■ WHAT TO DO
An exact reproduction of all the entries is the expected answer.

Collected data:
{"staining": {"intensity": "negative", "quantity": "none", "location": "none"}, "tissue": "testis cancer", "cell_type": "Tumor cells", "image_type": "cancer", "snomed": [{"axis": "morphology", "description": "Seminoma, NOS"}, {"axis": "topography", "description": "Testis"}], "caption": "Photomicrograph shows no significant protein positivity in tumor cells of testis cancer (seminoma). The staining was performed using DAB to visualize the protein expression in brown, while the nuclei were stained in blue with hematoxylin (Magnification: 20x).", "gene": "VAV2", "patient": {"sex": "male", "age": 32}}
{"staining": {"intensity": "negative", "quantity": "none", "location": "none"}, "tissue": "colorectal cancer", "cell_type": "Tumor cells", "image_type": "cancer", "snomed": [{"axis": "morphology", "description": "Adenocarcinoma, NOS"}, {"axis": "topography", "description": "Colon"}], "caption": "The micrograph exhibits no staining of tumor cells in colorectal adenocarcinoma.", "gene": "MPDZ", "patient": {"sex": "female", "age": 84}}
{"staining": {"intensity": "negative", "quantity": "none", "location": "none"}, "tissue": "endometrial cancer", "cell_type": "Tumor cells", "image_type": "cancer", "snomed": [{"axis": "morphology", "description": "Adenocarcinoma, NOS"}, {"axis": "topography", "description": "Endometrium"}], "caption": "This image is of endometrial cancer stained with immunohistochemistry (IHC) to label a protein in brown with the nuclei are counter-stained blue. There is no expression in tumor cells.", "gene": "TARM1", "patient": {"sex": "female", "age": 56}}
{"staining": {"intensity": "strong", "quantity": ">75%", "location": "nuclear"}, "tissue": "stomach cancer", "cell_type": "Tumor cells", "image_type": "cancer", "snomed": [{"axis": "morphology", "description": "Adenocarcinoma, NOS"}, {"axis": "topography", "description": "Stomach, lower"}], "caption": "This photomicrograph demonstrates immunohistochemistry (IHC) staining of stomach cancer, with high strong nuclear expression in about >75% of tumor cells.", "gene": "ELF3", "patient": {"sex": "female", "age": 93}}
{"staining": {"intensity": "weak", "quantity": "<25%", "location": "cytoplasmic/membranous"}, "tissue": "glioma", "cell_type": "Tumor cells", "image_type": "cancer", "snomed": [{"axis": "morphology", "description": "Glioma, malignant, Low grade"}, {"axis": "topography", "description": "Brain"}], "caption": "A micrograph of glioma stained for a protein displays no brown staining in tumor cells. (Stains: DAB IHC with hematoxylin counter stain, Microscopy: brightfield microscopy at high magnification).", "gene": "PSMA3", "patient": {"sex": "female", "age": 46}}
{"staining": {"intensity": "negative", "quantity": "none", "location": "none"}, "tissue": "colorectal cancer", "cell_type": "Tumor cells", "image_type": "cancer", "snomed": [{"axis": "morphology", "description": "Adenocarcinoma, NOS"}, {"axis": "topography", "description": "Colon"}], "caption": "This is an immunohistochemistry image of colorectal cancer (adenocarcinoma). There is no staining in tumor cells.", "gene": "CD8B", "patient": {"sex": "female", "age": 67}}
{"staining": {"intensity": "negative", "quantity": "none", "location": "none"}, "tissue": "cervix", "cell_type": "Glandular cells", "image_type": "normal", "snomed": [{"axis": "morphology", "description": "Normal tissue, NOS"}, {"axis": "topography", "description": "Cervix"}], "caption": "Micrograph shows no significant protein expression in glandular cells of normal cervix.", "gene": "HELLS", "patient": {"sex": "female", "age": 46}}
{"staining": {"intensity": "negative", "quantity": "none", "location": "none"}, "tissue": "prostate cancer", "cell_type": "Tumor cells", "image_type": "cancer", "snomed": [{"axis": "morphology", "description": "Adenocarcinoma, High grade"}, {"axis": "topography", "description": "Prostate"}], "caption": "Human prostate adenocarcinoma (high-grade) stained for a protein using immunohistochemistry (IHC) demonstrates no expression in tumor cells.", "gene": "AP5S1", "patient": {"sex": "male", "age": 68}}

■ WORKED SOLUTION
{"staining": {"intensity": "negative", "quantity": "none", "location": "none"}, "tissue": "testis cancer", "cell_type": "Tumor cells", "image_type": "cancer", "snomed": [{"axis": "morphology", "description": "Seminoma, NOS"}, {"axis": "topography", "description": "Testis"}], "caption": "Photomicrograph shows no significant protein positivity in tumor cells of testis cancer (seminoma). The staining was performed using DAB to visualize the protein expression in brown, while the nuclei were stained in blue with hematoxylin (Magnification: 20x).", "gene": "VAV2", "patient": {"sex": "male", "age": 32}}
{"staining": {"intensity": "negative", "quantity": "none", "location": "none"}, "tissue": "colorectal cancer", "cell_type": "Tumor cells", "image_type": "cancer", "snomed": [{"axis": "morphology", "description": "Adenocarcinoma, NOS"}, {"axis": "topography", "description": "Colon"}], "caption": "The micrograph exhibits no staining of tumor cells in colorectal adenocarcinoma.", "gene": "MPDZ", "patient": {"sex": "female", "age": 84}}
{"staining": {"intensity": "negative", "quantity": "none", "location": "none"}, "tissue": "endometrial cancer", "cell_type": "Tumor cells", "image_type": "cancer", "snomed": [{"axis": "morphology", "description": "Adenocarcinoma, NOS"}, {"axis": "topography", "description": "Endometrium"}], "caption": "This image is of endometrial cancer stained with immunohistochemistry (IHC) to label a protein in brown with the nuclei are counter-stained blue. There is no expression in tumor cells.", "gene": "TARM1", "patient": {"sex": "female", "age": 56}}
{"staining": {"intensity": "strong", "quantity": ">75%", "location": "nuclear"}, "tissue": "stomach cancer", "cell_type": "Tumor cells", "image_type": "cancer", "snomed": [{"axis": "morphology", "description": "Adenocarcinoma, NOS"}, {"axis": "topography", "description": "Stomach, lower"}], "caption": "This photomicrograph demonstrates immunohistochemistry (IHC) staining of stomach cancer, with high strong nuclear expression in about >75% of tumor cells.", "gene": "ELF3", "patient": {"sex": "female", "age": 93}}
{"staining": {"intensity": "weak", "quantity": "<25%", "location": "cytoplasmic/membranous"}, "tissue": "glioma", "cell_type": "Tumor cells", "image_type": "cancer", "snomed": [{"axis": "morphology", "description": "Glioma, malignant, Low grade"}, {"axis": "topography", "description": "Brain"}], "caption": "A micrograph of glioma stained for a protein displays no brown staining in tumor cells. (Stains: DAB IHC with hematoxylin counter stain, Microscopy: brightfield microscopy at high magnification).", "gene": "PSMA3", "patient": {"sex": "female", "age": 46}}
{"staining": {"intensity": "negative", "quantity": "none", "location": "none"}, "tissue": "colorectal cancer", "cell_type": "Tumor cells", "image_type": "cancer", "snomed": [{"axis": "morphology", "description": "Adenocarcinoma, NOS"}, {"axis": "topography", "description": "Colon"}], "caption": "This is an immunohistochemistry image of colorectal cancer (adenocarcinoma). There is no staining in tumor cells.", "gene": "CD8B", "patient": {"sex": "female", "age": 67}}
{"staining": {"intensity": "negative", "quantity": "none", "location": "none"}, "tissue": "cervix", "cell_type": "Glandular cells", "image_type": "normal", "snomed": [{"axis": "morphology", "description": "Normal tissue, NOS"}, {"axis": "topography", "description": "Cervix"}], "caption": "Micrograph shows no significant protein expression in glandular cells of normal cervix.", "gene": "HELLS", "patient": {"sex": "female", "age": 46}}
{"staining": {"intensity": "negative", "quantity": "none", "location": "none"}, "tissue": "prostate cancer", "cell_type": "Tumor cells", "image_type": "cancer", "snomed": [{"axis": "morphology", "description": "Adenocarcinoma, High grade"}, {"axis": "topography", "description": "Prostate"}], "caption": "Human prostate adenocarcinoma (high-grade) stained for a protein using immunohistochemistry (IHC) demonstrates no expression in tumor cells.", "gene": "AP5S1", "patient": {"sex": "male", "age": 68}}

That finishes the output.